In the grand scheme of things I am pretty young for a mother. Mid-twenties is not unheard of, and certainly not stigmatized the way a smaller number might be, but still I am ahead of the game when compared to the rest of my friends. This leaves me a bit lonely I am afraid. I continue to maintain friendships with a handful of people who I have shared my high school and college years, a number of those very close friendships. Amongst friends there always has to be a first, lucky me that this is my role. BL and I got married before the rest of them, but then this didn't necessarily set us too far ahead of the pack since we did have friends in long-term relationships and on the cusp of moving forward as we had. Married people are at least semi-relateable to the singles, slip into child bearing and things change a bit. My friends continued to be the loving and supportive people they always have been, but unfortunately it seems that being a parent is just one of those things you will never truly understand until you experience it for yourself. I can attempt to drag them into understanding my world, but really it just can't sink in.

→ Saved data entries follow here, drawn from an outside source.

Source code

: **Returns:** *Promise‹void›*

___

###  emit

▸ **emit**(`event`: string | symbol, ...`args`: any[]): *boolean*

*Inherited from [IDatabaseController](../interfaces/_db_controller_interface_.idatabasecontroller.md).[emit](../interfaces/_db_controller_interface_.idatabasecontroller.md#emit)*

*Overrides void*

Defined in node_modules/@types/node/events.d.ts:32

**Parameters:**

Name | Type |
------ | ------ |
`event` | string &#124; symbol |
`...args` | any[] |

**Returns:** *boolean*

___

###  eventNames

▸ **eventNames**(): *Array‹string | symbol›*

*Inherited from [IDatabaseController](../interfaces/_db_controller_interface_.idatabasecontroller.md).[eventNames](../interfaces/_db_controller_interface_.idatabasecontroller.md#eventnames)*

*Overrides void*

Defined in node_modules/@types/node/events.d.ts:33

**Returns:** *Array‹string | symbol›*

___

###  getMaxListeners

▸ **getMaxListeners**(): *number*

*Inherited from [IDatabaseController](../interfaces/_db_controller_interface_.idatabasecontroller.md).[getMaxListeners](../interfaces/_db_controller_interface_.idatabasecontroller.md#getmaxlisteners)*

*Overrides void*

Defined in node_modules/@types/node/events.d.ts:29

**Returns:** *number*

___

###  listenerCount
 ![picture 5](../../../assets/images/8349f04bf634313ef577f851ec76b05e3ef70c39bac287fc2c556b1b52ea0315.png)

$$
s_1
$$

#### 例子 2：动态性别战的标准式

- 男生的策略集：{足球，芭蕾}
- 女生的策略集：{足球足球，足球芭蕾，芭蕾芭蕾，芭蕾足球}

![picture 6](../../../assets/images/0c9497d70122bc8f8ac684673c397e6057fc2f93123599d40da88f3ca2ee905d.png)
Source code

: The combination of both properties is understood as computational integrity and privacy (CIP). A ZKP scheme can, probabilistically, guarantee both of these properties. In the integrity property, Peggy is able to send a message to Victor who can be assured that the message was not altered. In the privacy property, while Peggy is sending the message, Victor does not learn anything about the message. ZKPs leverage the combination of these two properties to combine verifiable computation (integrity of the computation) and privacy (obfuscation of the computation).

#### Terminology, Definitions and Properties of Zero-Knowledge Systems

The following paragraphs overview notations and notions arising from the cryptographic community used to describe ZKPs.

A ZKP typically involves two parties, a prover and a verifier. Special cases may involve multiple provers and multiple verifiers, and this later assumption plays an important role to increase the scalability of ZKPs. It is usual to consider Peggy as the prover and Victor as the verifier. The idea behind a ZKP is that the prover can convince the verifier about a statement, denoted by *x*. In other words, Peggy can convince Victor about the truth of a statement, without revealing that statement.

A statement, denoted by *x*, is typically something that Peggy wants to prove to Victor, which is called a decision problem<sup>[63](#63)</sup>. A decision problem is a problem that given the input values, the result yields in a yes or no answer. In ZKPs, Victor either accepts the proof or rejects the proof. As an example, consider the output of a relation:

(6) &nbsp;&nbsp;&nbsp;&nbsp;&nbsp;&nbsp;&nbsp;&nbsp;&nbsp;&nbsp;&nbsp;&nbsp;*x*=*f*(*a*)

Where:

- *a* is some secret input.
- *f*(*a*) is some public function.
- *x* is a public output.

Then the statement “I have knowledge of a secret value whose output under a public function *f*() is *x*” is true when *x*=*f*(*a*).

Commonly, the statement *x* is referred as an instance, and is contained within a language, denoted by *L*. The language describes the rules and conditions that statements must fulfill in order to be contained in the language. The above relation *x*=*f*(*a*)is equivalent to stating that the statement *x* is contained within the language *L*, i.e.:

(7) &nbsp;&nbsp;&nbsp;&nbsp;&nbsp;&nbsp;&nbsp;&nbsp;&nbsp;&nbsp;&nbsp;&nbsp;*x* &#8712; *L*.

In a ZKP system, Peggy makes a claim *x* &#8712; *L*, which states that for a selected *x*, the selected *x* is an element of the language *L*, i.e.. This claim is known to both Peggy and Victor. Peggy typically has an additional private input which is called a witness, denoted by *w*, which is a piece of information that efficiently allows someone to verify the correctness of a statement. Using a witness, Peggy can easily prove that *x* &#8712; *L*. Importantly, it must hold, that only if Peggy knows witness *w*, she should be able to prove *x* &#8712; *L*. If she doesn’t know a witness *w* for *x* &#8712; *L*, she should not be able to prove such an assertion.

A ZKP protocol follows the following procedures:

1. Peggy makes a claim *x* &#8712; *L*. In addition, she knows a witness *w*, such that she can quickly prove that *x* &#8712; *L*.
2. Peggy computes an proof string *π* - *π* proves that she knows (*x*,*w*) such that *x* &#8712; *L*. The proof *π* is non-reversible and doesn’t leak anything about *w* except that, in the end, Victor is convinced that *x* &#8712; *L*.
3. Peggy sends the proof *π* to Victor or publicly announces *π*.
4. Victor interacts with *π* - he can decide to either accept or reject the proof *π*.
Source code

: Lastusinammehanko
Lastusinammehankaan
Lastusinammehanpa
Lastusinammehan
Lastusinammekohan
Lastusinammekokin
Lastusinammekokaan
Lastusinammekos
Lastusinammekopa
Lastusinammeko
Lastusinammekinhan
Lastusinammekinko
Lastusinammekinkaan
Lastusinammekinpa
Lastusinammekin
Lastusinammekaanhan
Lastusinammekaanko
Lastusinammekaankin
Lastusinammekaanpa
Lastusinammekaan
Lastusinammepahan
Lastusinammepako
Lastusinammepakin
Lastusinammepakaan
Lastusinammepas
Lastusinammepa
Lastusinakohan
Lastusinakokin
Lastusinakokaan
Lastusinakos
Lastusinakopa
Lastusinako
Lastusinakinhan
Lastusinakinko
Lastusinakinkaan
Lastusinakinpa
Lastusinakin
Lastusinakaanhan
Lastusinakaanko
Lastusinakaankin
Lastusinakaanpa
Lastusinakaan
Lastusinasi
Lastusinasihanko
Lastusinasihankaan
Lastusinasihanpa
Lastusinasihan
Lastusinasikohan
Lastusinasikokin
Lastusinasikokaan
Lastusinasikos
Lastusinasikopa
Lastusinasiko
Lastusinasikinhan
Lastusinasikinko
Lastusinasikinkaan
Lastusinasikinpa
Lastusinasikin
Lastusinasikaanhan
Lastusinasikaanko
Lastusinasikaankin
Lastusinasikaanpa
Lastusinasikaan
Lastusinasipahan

I have come to accept this, actually I came to accept this a while ago and decided to take action. Make new friends, keep the old. I set out to make mama friends, and I did, but apparently life contains more surprises than just new parenthood. BL and I have lived in the same city we went to college in for (off and on) the last seven years. We never intended to settle here for good, but we also had a timeline for our escape as well. Things changed a bit when BL's dad was diagnosed with cancer midway through 2007. To make an incredibly long and complicated story unfairly short, we have been trying to get back home and out of this damn city ever since then. So mama friends fell by the wayside. Instead came the focus for job searching and frequent trips home. We are getting closer, and come hell or high water we will leave soon, but until we make the move and get settled again I just don't have the heart or time to make new friends that I would soon be leaving anyways.
So for now I am left wanting... and secretly hoping one of my friends gets knocked up. One can hope right?